Alpha-Gal-Syndroom (AGS) is een nieuw opkomende voedselallergie die in verschillende delen van de wereld wordt gemeld en in verband wordt gebracht met tekenbeten. In eerste instantie kwam dit syndroom enkel in Amerika voor, omdat daar een specifieke tekensoort voorkomt die, na een beet hiervan, het syndroom kan veroorzaken. Er zijn echter ook meer en meer gevallen gekend in Europa die weliswaar door een beet van een andere tekensoort wordt veroorzaakt. AGS, ook wel bekend als een allergie voor vlees van zoogdieren, een allergie voor rood vlees of een idiopathische (dit wil zeggen: we weten niet van waar het komt) allergie, is een uniek type allergie waarbij een IgE-antilichaamrespons tegen α-gal (een koolhydraat) optreedt bij mensen. Het komt erop neer dat mensen na een tekenbeet klachten krijgen als ze vlees eten dat α-gal bevat. Het gaat hier voornamelijk om rood vlees en dus geen wit vlees zoals van gevogelte.
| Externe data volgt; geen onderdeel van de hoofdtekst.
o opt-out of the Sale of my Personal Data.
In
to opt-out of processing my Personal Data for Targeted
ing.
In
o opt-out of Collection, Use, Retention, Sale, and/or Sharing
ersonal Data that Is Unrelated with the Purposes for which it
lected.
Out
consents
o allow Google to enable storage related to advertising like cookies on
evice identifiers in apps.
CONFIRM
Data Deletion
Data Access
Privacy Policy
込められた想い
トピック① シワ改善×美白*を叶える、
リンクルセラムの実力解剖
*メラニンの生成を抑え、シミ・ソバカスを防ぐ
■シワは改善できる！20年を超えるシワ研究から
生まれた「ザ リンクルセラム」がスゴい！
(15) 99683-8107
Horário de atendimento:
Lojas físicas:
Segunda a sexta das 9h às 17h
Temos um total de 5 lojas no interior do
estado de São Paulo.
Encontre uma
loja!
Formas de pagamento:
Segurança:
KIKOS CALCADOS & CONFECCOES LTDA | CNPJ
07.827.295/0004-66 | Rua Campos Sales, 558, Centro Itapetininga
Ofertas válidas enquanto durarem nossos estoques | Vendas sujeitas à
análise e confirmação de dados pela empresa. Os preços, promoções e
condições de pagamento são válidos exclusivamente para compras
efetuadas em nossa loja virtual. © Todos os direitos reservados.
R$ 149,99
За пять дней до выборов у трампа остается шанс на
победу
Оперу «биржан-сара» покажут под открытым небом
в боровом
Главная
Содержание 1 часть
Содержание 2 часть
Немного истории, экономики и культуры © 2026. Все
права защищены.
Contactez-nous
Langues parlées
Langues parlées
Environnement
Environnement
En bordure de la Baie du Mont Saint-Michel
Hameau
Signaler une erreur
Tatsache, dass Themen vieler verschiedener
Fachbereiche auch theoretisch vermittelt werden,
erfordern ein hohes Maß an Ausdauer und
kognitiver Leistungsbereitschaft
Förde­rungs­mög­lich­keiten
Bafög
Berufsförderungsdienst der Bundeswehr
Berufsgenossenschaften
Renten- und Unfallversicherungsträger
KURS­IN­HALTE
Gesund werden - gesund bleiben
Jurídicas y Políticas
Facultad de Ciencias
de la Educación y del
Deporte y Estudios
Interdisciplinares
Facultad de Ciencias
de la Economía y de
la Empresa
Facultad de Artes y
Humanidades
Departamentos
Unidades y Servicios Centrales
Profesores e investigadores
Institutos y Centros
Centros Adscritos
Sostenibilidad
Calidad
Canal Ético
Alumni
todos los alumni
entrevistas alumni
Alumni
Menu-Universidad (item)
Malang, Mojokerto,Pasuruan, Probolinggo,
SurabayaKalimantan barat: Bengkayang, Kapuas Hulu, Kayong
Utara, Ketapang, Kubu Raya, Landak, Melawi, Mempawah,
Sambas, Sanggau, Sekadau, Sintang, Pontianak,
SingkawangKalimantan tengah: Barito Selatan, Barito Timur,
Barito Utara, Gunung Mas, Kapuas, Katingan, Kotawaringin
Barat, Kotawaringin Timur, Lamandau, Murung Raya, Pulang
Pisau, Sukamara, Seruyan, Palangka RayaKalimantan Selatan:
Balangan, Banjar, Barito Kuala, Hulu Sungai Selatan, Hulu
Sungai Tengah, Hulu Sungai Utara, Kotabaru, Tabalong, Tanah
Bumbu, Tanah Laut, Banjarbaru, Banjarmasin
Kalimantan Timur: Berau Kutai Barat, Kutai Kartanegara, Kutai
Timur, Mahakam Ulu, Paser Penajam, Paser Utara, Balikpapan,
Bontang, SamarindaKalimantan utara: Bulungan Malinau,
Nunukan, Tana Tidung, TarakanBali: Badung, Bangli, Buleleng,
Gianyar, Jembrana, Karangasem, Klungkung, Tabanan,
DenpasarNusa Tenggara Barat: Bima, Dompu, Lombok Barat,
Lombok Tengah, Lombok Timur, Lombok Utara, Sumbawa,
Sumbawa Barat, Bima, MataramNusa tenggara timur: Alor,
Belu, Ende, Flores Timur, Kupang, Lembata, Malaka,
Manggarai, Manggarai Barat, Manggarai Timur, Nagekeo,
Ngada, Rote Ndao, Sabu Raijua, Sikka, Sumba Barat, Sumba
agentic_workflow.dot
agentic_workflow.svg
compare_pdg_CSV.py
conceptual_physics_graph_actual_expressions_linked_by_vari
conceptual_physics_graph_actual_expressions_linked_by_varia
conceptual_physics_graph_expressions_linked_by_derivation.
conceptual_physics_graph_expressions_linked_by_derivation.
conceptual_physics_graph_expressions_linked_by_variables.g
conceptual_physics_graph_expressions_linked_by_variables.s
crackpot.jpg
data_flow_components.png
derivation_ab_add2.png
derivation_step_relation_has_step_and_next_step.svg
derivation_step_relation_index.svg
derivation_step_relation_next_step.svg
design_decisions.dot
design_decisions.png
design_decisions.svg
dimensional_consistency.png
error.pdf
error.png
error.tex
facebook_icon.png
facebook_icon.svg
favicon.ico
Sinds de ontdekking van het verband tussen een tekenbeet en een allergische reactie voor vlees in 2007, zijn er verschillende inspanningen geleverd om deze nieuwe vorm van voedselallergie te begrijpen. Het stukje α-gal dat herkend wordt door antilichamen is de voornaamste boosdoener die verantwoordelijk is voor AGS maar het exacte mechanisme van hoe een tekenbeet bij de mens gevoeligheid (sensibilisatie) veroorzaakt tegen α-gal en leidt tot de ontwikkeling van AGS, is nog niet helemaal duidelijk. Wel is geweten dat de lichaamsvreemde stof α-gal in het speeksel van de teken zit, die het kleine beestje eerder heeft opgedaan bij het bijten van een ander zoogdier. Vervolgens wordt er dan bij een tekenbeet bij de mens het stukje α-gal overgedragen. Het immuunsysteem van de mens kan hierop reageren door de aanmaak van afweerstoffen tegen deze lichaamsvreemde stof α-gal (die wel van nature voorkomt in zoogdieren). Als de gebeten persoon dan vervolgens vlees eet, kan er een allergische reactie ontstaan.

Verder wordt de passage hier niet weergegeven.